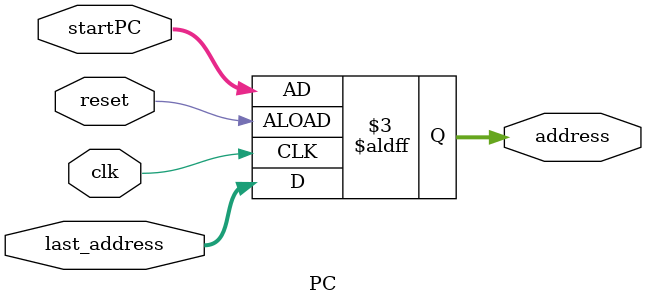
<source format=v>
`timescale 1ns / 1ps


module PC( clk, reset,last_address,startPC ,address

    );
    
   input clk,reset;
   input [31:0] last_address;
   input [31:0] startPC;
   output reg [31:0]address;
   
   always @(negedge clk or negedge reset)begin
    
    if (reset==1'b0)
    address <= startPC;
    else 
    address <= last_address;
    end
endmodule
</source>
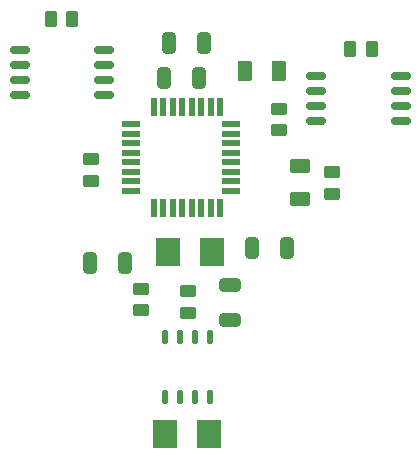
<source format=gbr>
%TF.GenerationSoftware,KiCad,Pcbnew,9.0.1*%
%TF.CreationDate,2025-11-22T15:13:14+03:00*%
%TF.ProjectId,MCU Datalogger wirh 512KB EEPROM,4d435520-4461-4746-916c-6f6767657220,1*%
%TF.SameCoordinates,Original*%
%TF.FileFunction,Paste,Top*%
%TF.FilePolarity,Positive*%
%FSLAX46Y46*%
G04 Gerber Fmt 4.6, Leading zero omitted, Abs format (unit mm)*
G04 Created by KiCad (PCBNEW 9.0.1) date 2025-11-22 15:13:14*
%MOMM*%
%LPD*%
G01*
G04 APERTURE LIST*
G04 Aperture macros list*
%AMRoundRect*
0 Rectangle with rounded corners*
0 $1 Rounding radius*
0 $2 $3 $4 $5 $6 $7 $8 $9 X,Y pos of 4 corners*
0 Add a 4 corners polygon primitive as box body*
4,1,4,$2,$3,$4,$5,$6,$7,$8,$9,$2,$3,0*
0 Add four circle primitives for the rounded corners*
1,1,$1+$1,$2,$3*
1,1,$1+$1,$4,$5*
1,1,$1+$1,$6,$7*
1,1,$1+$1,$8,$9*
0 Add four rect primitives between the rounded corners*
20,1,$1+$1,$2,$3,$4,$5,0*
20,1,$1+$1,$4,$5,$6,$7,0*
20,1,$1+$1,$6,$7,$8,$9,0*
20,1,$1+$1,$8,$9,$2,$3,0*%
G04 Aperture macros list end*
%ADD10RoundRect,0.162500X-0.650000X-0.162500X0.650000X-0.162500X0.650000X0.162500X-0.650000X0.162500X0*%
%ADD11RoundRect,0.250000X-0.325000X-0.650000X0.325000X-0.650000X0.325000X0.650000X-0.325000X0.650000X0*%
%ADD12R,2.000000X2.400000*%
%ADD13RoundRect,0.250000X0.625000X-0.375000X0.625000X0.375000X-0.625000X0.375000X-0.625000X-0.375000X0*%
%ADD14RoundRect,0.250000X0.450000X-0.262500X0.450000X0.262500X-0.450000X0.262500X-0.450000X-0.262500X0*%
%ADD15RoundRect,0.250000X-0.650000X0.325000X-0.650000X-0.325000X0.650000X-0.325000X0.650000X0.325000X0*%
%ADD16RoundRect,0.250000X-0.262500X-0.450000X0.262500X-0.450000X0.262500X0.450000X-0.262500X0.450000X0*%
%ADD17RoundRect,0.078000X-0.182000X-0.492000X0.182000X-0.492000X0.182000X0.492000X-0.182000X0.492000X0*%
%ADD18RoundRect,0.250000X0.375000X0.625000X-0.375000X0.625000X-0.375000X-0.625000X0.375000X-0.625000X0*%
%ADD19R,0.550000X1.600000*%
%ADD20R,1.600000X0.550000*%
G04 APERTURE END LIST*
D10*
%TO.C,U2*%
X146843500Y-86257100D03*
X146843500Y-87527100D03*
X146843500Y-88797100D03*
X146843500Y-90067100D03*
X154018500Y-90067100D03*
X154018500Y-88797100D03*
X154018500Y-87527100D03*
X154018500Y-86257100D03*
%TD*%
D11*
%TO.C,C5*%
X134445000Y-83500000D03*
X137395000Y-83500000D03*
%TD*%
D12*
%TO.C,Y1*%
X138018500Y-101187100D03*
X134318500Y-101187100D03*
%TD*%
D13*
%TO.C,D2*%
X145493500Y-96737100D03*
X145493500Y-93937100D03*
%TD*%
D14*
%TO.C,R7*%
X143718500Y-90899600D03*
X143718500Y-89074600D03*
%TD*%
%TO.C,R4*%
X132043500Y-106137100D03*
X132043500Y-104312100D03*
%TD*%
D15*
%TO.C,C4*%
X139593500Y-104012100D03*
X139593500Y-106962100D03*
%TD*%
D14*
%TO.C,R6*%
X127843500Y-95174600D03*
X127843500Y-93349600D03*
%TD*%
D12*
%TO.C,Y2*%
X134093500Y-116587100D03*
X137793500Y-116587100D03*
%TD*%
D11*
%TO.C,C3*%
X141418500Y-100812100D03*
X144368500Y-100812100D03*
%TD*%
%TO.C,C2*%
X127745000Y-102140000D03*
X130695000Y-102140000D03*
%TD*%
D10*
%TO.C,U1*%
X121768500Y-84067100D03*
X121768500Y-85337100D03*
X121768500Y-86607100D03*
X121768500Y-87877100D03*
X128943500Y-87877100D03*
X128943500Y-86607100D03*
X128943500Y-85337100D03*
X128943500Y-84067100D03*
%TD*%
D14*
%TO.C,R5*%
X135991600Y-106347900D03*
X135991600Y-104522900D03*
%TD*%
%TO.C,R1*%
X148234400Y-96238700D03*
X148234400Y-94413700D03*
%TD*%
D16*
%TO.C,R3*%
X149743500Y-84012100D03*
X151568500Y-84012100D03*
%TD*%
D11*
%TO.C,C1*%
X134025000Y-86420000D03*
X136975000Y-86420000D03*
%TD*%
D17*
%TO.C,U3*%
X134083500Y-113449600D03*
X135353500Y-113449600D03*
X136623500Y-113449600D03*
X137893500Y-113449600D03*
X137893500Y-108409600D03*
X136623500Y-108409600D03*
X135353500Y-108409600D03*
X134083500Y-108409600D03*
%TD*%
D18*
%TO.C,D1*%
X143693500Y-85887100D03*
X140893500Y-85887100D03*
%TD*%
D16*
%TO.C,R2*%
X124406000Y-81437100D03*
X126231000Y-81437100D03*
%TD*%
D19*
%TO.C,IC1*%
X133143500Y-97437100D03*
X133943500Y-97437100D03*
X134743500Y-97437100D03*
X135543500Y-97437100D03*
X136343500Y-97437100D03*
X137143500Y-97437100D03*
X137943500Y-97437100D03*
X138743500Y-97437100D03*
D20*
X139668500Y-95987100D03*
X139668500Y-95187100D03*
X139668500Y-94387100D03*
X139668500Y-93587100D03*
X139668500Y-92787100D03*
X139668500Y-91987100D03*
X139668500Y-91187100D03*
X139668500Y-90387100D03*
D19*
X138743500Y-88937100D03*
X137943500Y-88937100D03*
X137143500Y-88937100D03*
X136343500Y-88937100D03*
X135543500Y-88937100D03*
X134743500Y-88937100D03*
X133943500Y-88937100D03*
X133143500Y-88937100D03*
D20*
X131168500Y-90387100D03*
X131168500Y-91187100D03*
X131168500Y-91987100D03*
X131168500Y-92787100D03*
X131168500Y-93587100D03*
X131168500Y-94387100D03*
X131168500Y-95187100D03*
X131168500Y-95987100D03*
%TD*%
M02*

</source>
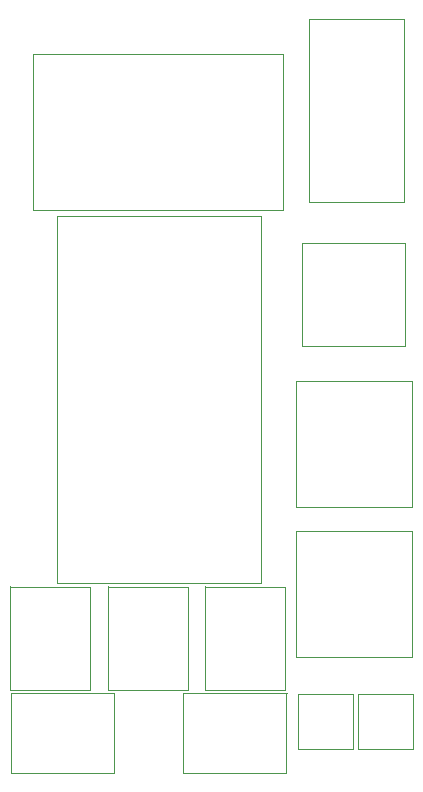
<source format=gbr>
G04 #@! TF.FileFunction,Other,User*
%FSLAX46Y46*%
G04 Gerber Fmt 4.6, Leading zero omitted, Abs format (unit mm)*
G04 Created by KiCad (PCBNEW 4.0.7) date 02/06/18 12:48:21*
%MOMM*%
%LPD*%
G01*
G04 APERTURE LIST*
%ADD10C,0.100000*%
%ADD11C,0.050000*%
G04 APERTURE END LIST*
D10*
D11*
X171120000Y-135445000D02*
X171120000Y-140145000D01*
X171120000Y-140145000D02*
X175820000Y-140145000D01*
X175820000Y-140145000D02*
X175820000Y-135445000D01*
X175820000Y-135445000D02*
X171120000Y-135445000D01*
X166040000Y-135445000D02*
X166040000Y-140145000D01*
X166040000Y-140145000D02*
X170740000Y-140145000D01*
X170740000Y-140145000D02*
X170740000Y-135445000D01*
X170740000Y-135445000D02*
X166040000Y-135445000D01*
X166445000Y-97250000D02*
X166445000Y-105950000D01*
X166445000Y-105950000D02*
X175145000Y-105950000D01*
X175145000Y-105950000D02*
X175145000Y-97250000D01*
X175145000Y-97250000D02*
X166445000Y-97250000D01*
X166975000Y-93805000D02*
X175075000Y-93805000D01*
X166975000Y-78305000D02*
X166975000Y-93805000D01*
X175075000Y-78305000D02*
X175075000Y-93805000D01*
X166975000Y-78305000D02*
X175075000Y-78305000D01*
X145635000Y-94970000D02*
X145635000Y-126020000D01*
X145635000Y-126020000D02*
X162985000Y-126020000D01*
X162985000Y-126020000D02*
X162985000Y-94970000D01*
X162985000Y-94970000D02*
X145635000Y-94970000D01*
X165905000Y-121640000D02*
X165905000Y-132340000D01*
X165905000Y-132340000D02*
X175705000Y-132340000D01*
X175705000Y-132340000D02*
X175705000Y-121640000D01*
X175705000Y-121640000D02*
X165905000Y-121640000D01*
X165905000Y-108940000D02*
X165905000Y-119640000D01*
X165905000Y-119640000D02*
X175705000Y-119640000D01*
X175705000Y-119640000D02*
X175705000Y-108940000D01*
X175705000Y-108940000D02*
X165905000Y-108940000D01*
X164816000Y-94458600D02*
X164816000Y-81258600D01*
X164816000Y-81258600D02*
X143616000Y-81258600D01*
X143616000Y-81258600D02*
X143616000Y-94458600D01*
X143616000Y-94458600D02*
X164816000Y-94458600D01*
X141725000Y-126335000D02*
X141725000Y-135085000D01*
X148475000Y-126385000D02*
X141775000Y-126385000D01*
X148475000Y-135085000D02*
X148475000Y-126385000D01*
X141725000Y-135085000D02*
X148475000Y-135085000D01*
X149980000Y-126335000D02*
X149980000Y-135085000D01*
X156730000Y-126385000D02*
X150030000Y-126385000D01*
X156730000Y-135085000D02*
X156730000Y-126385000D01*
X149980000Y-135085000D02*
X156730000Y-135085000D01*
X158235000Y-126335000D02*
X158235000Y-135085000D01*
X164985000Y-126385000D02*
X158285000Y-126385000D01*
X164985000Y-135085000D02*
X164985000Y-126385000D01*
X158235000Y-135085000D02*
X164985000Y-135085000D01*
X150525000Y-135375000D02*
X141775000Y-135375000D01*
X150475000Y-142125000D02*
X150475000Y-135425000D01*
X141775000Y-142125000D02*
X150475000Y-142125000D01*
X141775000Y-135375000D02*
X141775000Y-142125000D01*
X165130000Y-135375000D02*
X156380000Y-135375000D01*
X165080000Y-142125000D02*
X165080000Y-135425000D01*
X156380000Y-142125000D02*
X165080000Y-142125000D01*
X156380000Y-135375000D02*
X156380000Y-142125000D01*
M02*

</source>
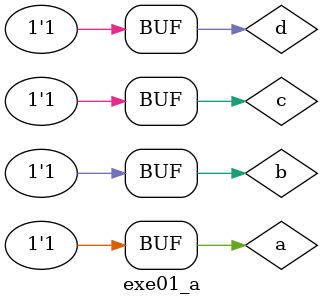
<source format=v>
/** 
Preparacao 01 - A 
Aluna: Izadora Galarza Alves
*/ 

module SoP (output s, input a
,input b
, input c
,input d);

assign s= (~a & ~b & c & ~d) // 2
        | (~a & b & c & ~d) // 6
        | (~a & b & c & d) //7
        | (a & b & ~c & ~d) //12
        | (a & b & c & ~d) //14
        | (a & b & c & d); //15
endmodule

module exe01_a;

reg a,b,c,d;
wire s;

SoP SOP1 (s,a,b,c,d);

initial
begin : start
 
 a= 1'bx; b = 1'bx; c= 1'bx; d=1'bx;
end


initial 
begin: main
// identificacao
$display("Exercicio 1 - A - Izadora Galarza Alves");
$display("Test boolean expression");
// monitoramento
$display("a b c d = s");
$monitor("%2b %2b %2b %2b = %2b", a,b,c,d,s );
// sinalizacao
 #1 a=0; b=0; c=0; d=0;  // m0
  #1 a=0; b=0; c=0; d=1;  // m1
  #1 a=0; b=0; c=1; d=0;  // m2 
  #1 a=0; b=0; c=1; d=1;  // m3
  #1 a=0; b=1; c=0; d=0;  // m4
  #1 a=0; b=1; c=0; d=1;  // m5
  #1 a=0; b=1; c=1; d=0;  // m6
  #1 a=0; b=1; c=1; d=1;  // m7 
  #1 a=1; b=0; c=0; d=0;  // m8
  #1 a=1; b=0; c=0; d=1;  // m9
  #1 a=1; b=0; c=1; d=0;  // m10
  #1 a=1; b=0; c=1; d=1;  // m11
  #1 a=1; b=1; c=0; d=0;  // m12 
  #1 a=1; b=1; c=0; d=1;  // m13
  #1 a=1; b=1; c=1; d=0;  // m14 
  #1 a=1; b=1; c=1; d=1;  // m15 
end
endmodule
</source>
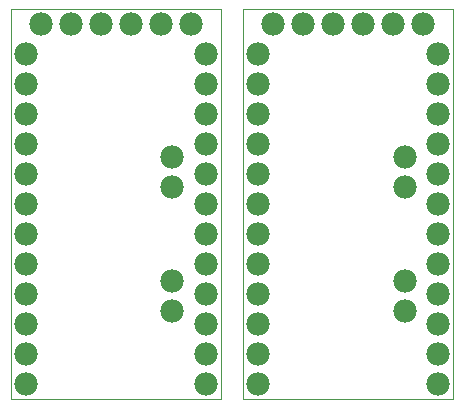
<source format=gbs>
G75*
G70*
%OFA0B0*%
%FSLAX25Y25*%
%IPPOS*%
%LPD*%
%AMOC8*
5,1,8,0,0,1.08239X$1,22.5*
%
%ADD16C,0.07800*%
%ADD19C,0.00000*%
X0010000Y0010000D02*
G75*
%LPD*%
D19*
X0010000Y0010000D02*
X0010000Y0139960D01*
X0079950Y0139960D01*
X0079950Y0010000D01*
X0010000Y0010000D01*
D16*
X0015000Y0015000D03*
X0015000Y0025000D03*
X0015000Y0035000D03*
X0015000Y0045000D03*
X0015000Y0055000D03*
X0015000Y0065000D03*
X0015000Y0075000D03*
X0015000Y0085000D03*
X0015000Y0095000D03*
X0015000Y0105000D03*
X0015000Y0115000D03*
X0015000Y0125000D03*
X0020000Y0135000D03*
X0030000Y0135000D03*
X0040000Y0135000D03*
X0050000Y0135000D03*
X0060000Y0135000D03*
X0070000Y0135000D03*
X0075000Y0125000D03*
X0075000Y0115000D03*
X0075000Y0105000D03*
X0075000Y0095000D03*
X0075000Y0085000D03*
X0075000Y0075000D03*
X0075000Y0065000D03*
X0075000Y0055000D03*
X0075000Y0045000D03*
X0075000Y0035000D03*
X0075000Y0025000D03*
X0075000Y0015000D03*
X0063750Y0039380D03*
X0063750Y0049380D03*
X0063750Y0080630D03*
X0063750Y0090630D03*
X0087450Y0010000D02*
G75*
%LPD*%
D19*
X0087450Y0010000D02*
X0087450Y0139960D01*
X0157400Y0139960D01*
X0157400Y0010000D01*
X0087450Y0010000D01*
D16*
X0092450Y0015000D03*
X0092450Y0025000D03*
X0092450Y0035000D03*
X0092450Y0045000D03*
X0092450Y0055000D03*
X0092450Y0065000D03*
X0092450Y0075000D03*
X0092450Y0085000D03*
X0092450Y0095000D03*
X0092450Y0105000D03*
X0092450Y0115000D03*
X0092450Y0125000D03*
X0097450Y0135000D03*
X0107450Y0135000D03*
X0117450Y0135000D03*
X0127450Y0135000D03*
X0137450Y0135000D03*
X0147450Y0135000D03*
X0152450Y0125000D03*
X0152450Y0115000D03*
X0152450Y0105000D03*
X0152450Y0095000D03*
X0152450Y0085000D03*
X0152450Y0075000D03*
X0152450Y0065000D03*
X0152450Y0055000D03*
X0152450Y0045000D03*
X0152450Y0035000D03*
X0152450Y0025000D03*
X0152450Y0015000D03*
X0141200Y0039380D03*
X0141200Y0049380D03*
X0141200Y0080630D03*
X0141200Y0090630D03*
M02*

</source>
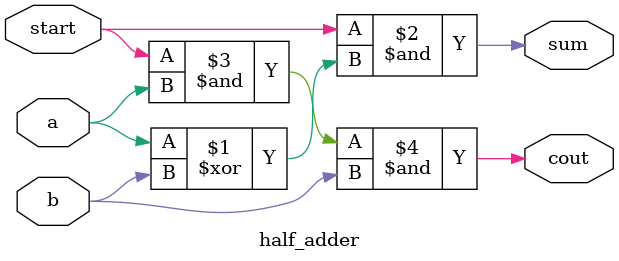
<source format=v>
`timescale 1ns / 1ps

module half_adder(start, a, b, sum, cout);
input start;
input a, b;
output sum, cout;

assign sum = start  & (a^b);   
assign cout = start & a&b;
endmodule

</source>
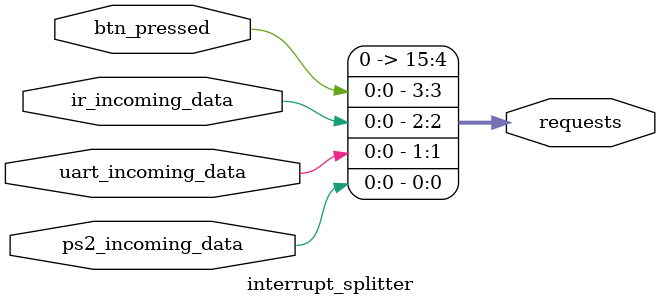
<source format=v>
module interrupt_splitter (
	input ps2_incoming_data, uart_incoming_data, ir_incoming_data, btn_pressed,

	output [15:0] requests
);
	parameter PS2_INTR_CODE = 4'd0,
			  UART_INTR_CODE = 4'd1,
			  IR_INTR_CODE = 4'd2,
			  BTN_INTR_CODE = 4'd3;

	generate
		genvar i;
		for (i = 0; i < 16; i = i + 1) begin : request_connection
			case (i)
			PS2_INTR_CODE:	assign requests[i] = ps2_incoming_data;
			UART_INTR_CODE:	assign requests[i] = uart_incoming_data;
			IR_INTR_CODE:	assign requests[i] = ir_incoming_data;
			BTN_INTR_CODE:	assign requests[i] = btn_pressed;
			default: assign requests[i] = 1'b0;
			endcase
		end
	endgenerate
endmodule
</source>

◇ ◇ ◇

Using the entries above, give back exactly the line containing "X135353500Y-108409600D03*", the line containing "X139668500Y-91187100D03*", and every line between them, and nothing else.

TASK ANSWER
X135353500Y-108409600D03*
X134083500Y-108409600D03*
%TD*%
D18*
%TO.C,D1*%
X143693500Y-85887100D03*
X140893500Y-85887100D03*
%TD*%
D16*
%TO.C,R2*%
X124406000Y-81437100D03*
X126231000Y-81437100D03*
%TD*%
D19*
%TO.C,IC1*%
X133143500Y-97437100D03*
X133943500Y-97437100D03*
X134743500Y-97437100D03*
X135543500Y-97437100D03*
X136343500Y-97437100D03*
X137143500Y-97437100D03*
X137943500Y-97437100D03*
X138743500Y-97437100D03*
D20*
X139668500Y-95987100D03*
X139668500Y-95187100D03*
X139668500Y-94387100D03*
X139668500Y-93587100D03*
X139668500Y-92787100D03*
X139668500Y-91987100D03*
X139668500Y-91187100D03*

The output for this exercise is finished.